>>

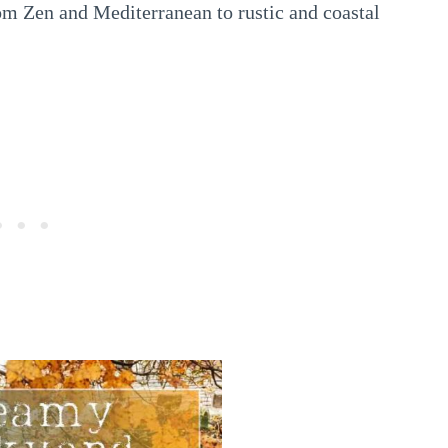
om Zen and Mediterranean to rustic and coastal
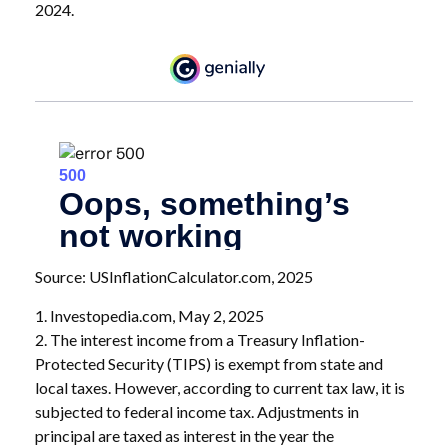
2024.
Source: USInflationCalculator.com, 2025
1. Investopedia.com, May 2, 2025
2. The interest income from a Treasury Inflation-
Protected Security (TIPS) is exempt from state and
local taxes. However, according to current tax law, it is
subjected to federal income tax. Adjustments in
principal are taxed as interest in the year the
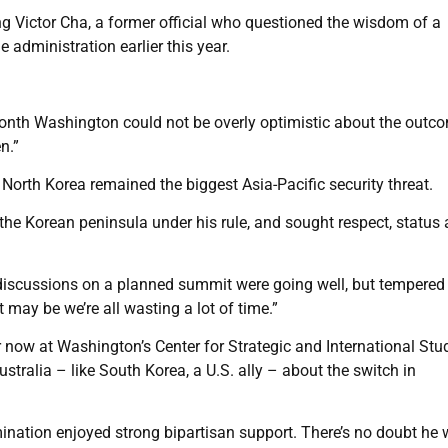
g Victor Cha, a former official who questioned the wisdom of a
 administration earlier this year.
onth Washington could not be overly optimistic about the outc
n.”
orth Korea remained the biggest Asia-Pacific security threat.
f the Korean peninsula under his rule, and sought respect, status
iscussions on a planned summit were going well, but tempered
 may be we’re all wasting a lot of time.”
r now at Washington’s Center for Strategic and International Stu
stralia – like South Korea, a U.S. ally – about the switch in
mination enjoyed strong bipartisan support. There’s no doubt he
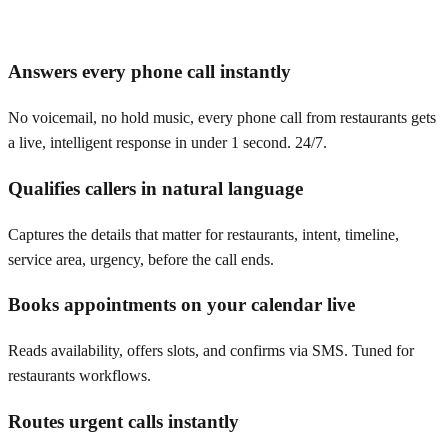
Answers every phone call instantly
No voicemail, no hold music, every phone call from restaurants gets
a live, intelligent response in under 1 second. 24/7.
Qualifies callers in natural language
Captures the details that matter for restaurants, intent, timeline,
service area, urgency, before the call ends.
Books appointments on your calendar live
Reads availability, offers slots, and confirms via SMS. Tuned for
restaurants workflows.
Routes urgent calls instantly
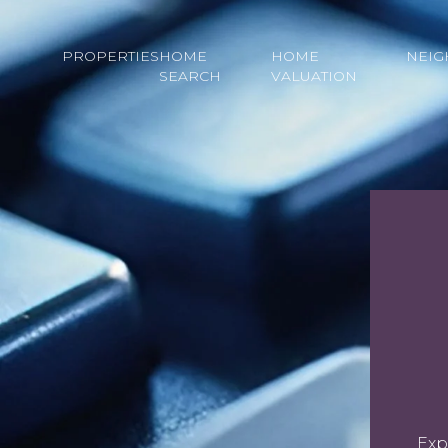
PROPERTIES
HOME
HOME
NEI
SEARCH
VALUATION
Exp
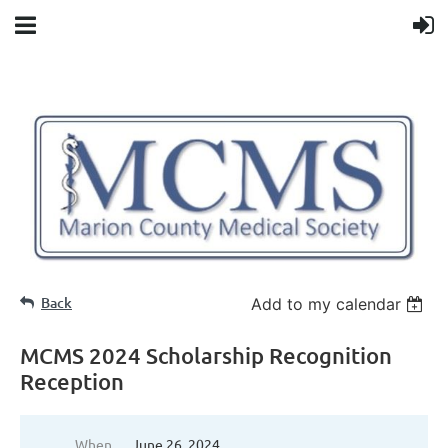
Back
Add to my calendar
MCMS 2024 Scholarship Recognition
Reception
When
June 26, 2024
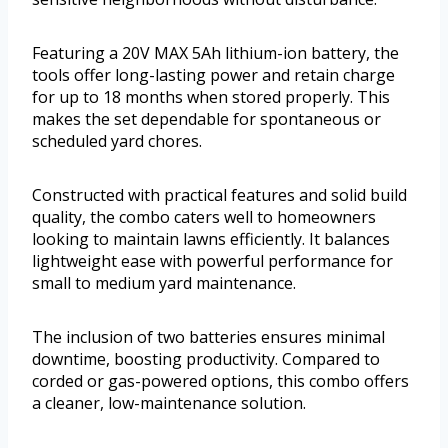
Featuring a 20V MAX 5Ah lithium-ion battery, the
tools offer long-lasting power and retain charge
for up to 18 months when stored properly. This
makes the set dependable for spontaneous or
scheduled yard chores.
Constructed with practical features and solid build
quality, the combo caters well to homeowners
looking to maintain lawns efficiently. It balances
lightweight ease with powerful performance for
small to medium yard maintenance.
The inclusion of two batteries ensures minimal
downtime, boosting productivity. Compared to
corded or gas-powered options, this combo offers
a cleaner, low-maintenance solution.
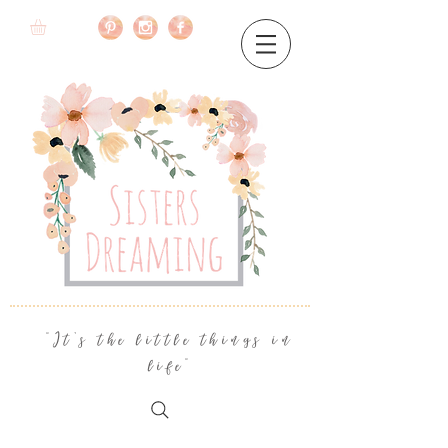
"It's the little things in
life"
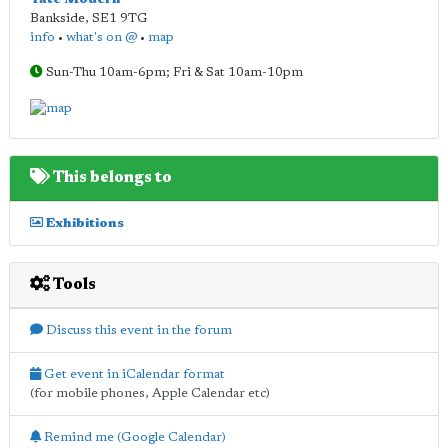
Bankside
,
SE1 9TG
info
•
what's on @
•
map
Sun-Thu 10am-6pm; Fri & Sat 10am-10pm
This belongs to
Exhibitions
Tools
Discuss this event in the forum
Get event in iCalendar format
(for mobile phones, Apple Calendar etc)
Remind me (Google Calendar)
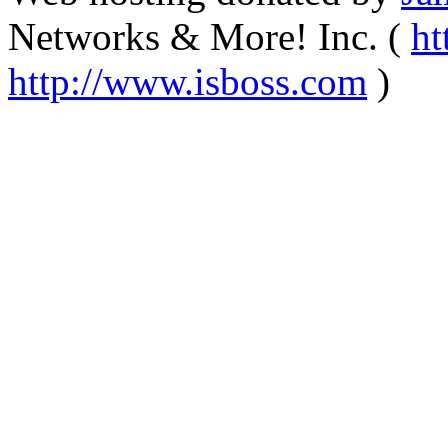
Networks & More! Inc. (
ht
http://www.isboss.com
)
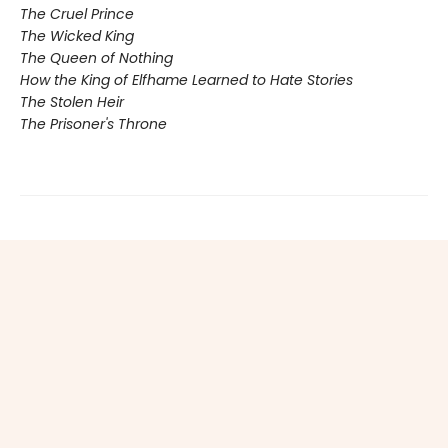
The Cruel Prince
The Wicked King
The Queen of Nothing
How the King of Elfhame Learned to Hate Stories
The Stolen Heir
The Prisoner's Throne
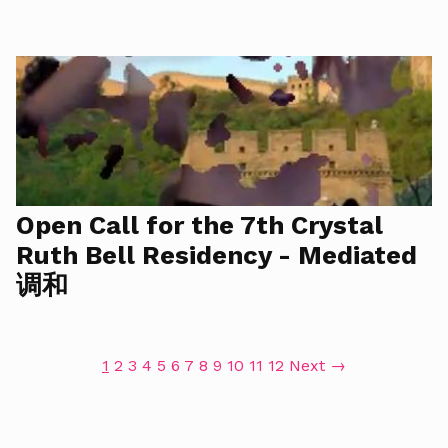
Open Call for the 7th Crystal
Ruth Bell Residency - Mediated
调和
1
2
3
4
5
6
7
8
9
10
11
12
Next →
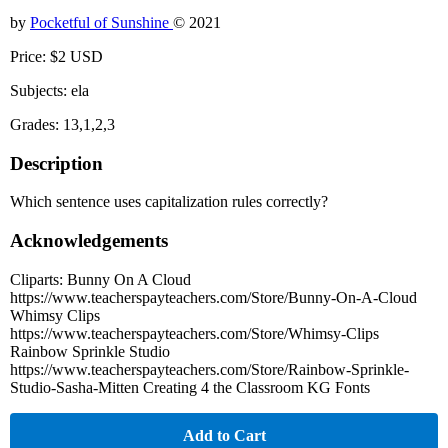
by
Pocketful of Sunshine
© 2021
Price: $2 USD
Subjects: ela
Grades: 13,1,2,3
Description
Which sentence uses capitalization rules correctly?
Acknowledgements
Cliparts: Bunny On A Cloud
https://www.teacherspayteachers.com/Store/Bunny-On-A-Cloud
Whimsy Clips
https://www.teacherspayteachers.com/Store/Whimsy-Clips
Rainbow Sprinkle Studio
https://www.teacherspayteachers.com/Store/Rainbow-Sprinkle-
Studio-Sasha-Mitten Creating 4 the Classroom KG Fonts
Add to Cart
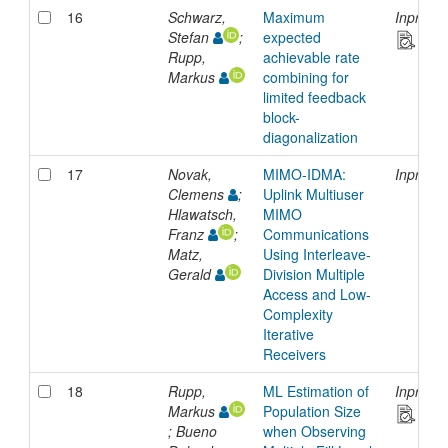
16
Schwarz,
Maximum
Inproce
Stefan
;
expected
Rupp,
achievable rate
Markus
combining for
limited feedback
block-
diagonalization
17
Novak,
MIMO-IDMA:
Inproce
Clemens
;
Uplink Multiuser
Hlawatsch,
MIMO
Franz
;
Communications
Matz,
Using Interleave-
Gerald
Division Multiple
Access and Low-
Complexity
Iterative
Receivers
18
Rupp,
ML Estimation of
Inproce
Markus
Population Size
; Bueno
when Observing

<<
>>

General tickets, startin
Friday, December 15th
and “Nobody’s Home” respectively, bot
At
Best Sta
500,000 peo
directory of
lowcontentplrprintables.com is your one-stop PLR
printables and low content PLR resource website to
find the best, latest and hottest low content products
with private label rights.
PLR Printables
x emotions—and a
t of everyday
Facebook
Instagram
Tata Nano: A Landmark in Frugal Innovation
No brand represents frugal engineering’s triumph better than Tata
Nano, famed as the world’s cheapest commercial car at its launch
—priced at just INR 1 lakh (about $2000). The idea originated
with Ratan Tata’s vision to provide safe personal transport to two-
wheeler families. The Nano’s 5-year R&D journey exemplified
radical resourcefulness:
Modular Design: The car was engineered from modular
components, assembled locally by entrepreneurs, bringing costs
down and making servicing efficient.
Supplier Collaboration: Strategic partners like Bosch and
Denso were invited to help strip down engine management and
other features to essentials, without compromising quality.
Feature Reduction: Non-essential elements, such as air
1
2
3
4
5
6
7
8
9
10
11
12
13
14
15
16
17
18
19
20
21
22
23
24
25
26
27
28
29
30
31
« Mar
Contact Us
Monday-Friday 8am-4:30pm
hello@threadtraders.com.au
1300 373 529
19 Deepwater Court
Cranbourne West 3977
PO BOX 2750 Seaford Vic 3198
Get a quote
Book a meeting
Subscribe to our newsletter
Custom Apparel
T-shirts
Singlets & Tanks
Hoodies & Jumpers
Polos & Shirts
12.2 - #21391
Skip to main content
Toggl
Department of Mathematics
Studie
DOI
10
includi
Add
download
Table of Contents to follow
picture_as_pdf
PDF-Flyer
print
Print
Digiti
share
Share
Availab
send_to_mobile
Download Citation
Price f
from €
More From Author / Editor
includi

<<

**WHAT IS EXPECTED**
Go back to the listing above and write out the lines starting at the one with "r now at Washington’s" and ending at the one with "Qualifies callers in natural language", inclusive, exactly and without pictures.

**ANSWER TO THE EXERCISE**
r now at Washington’s Center for Strategic and International Stu
stralia – like South Korea, a U.S. ally – about the switch in
mination enjoyed strong bipartisan support. There’s no doubt he
Answers every phone call instantly
No voicemail, no hold music, every phone call from restaurants gets
a live, intelligent response in under 1 second. 24/7.
Qualifies callers in natural language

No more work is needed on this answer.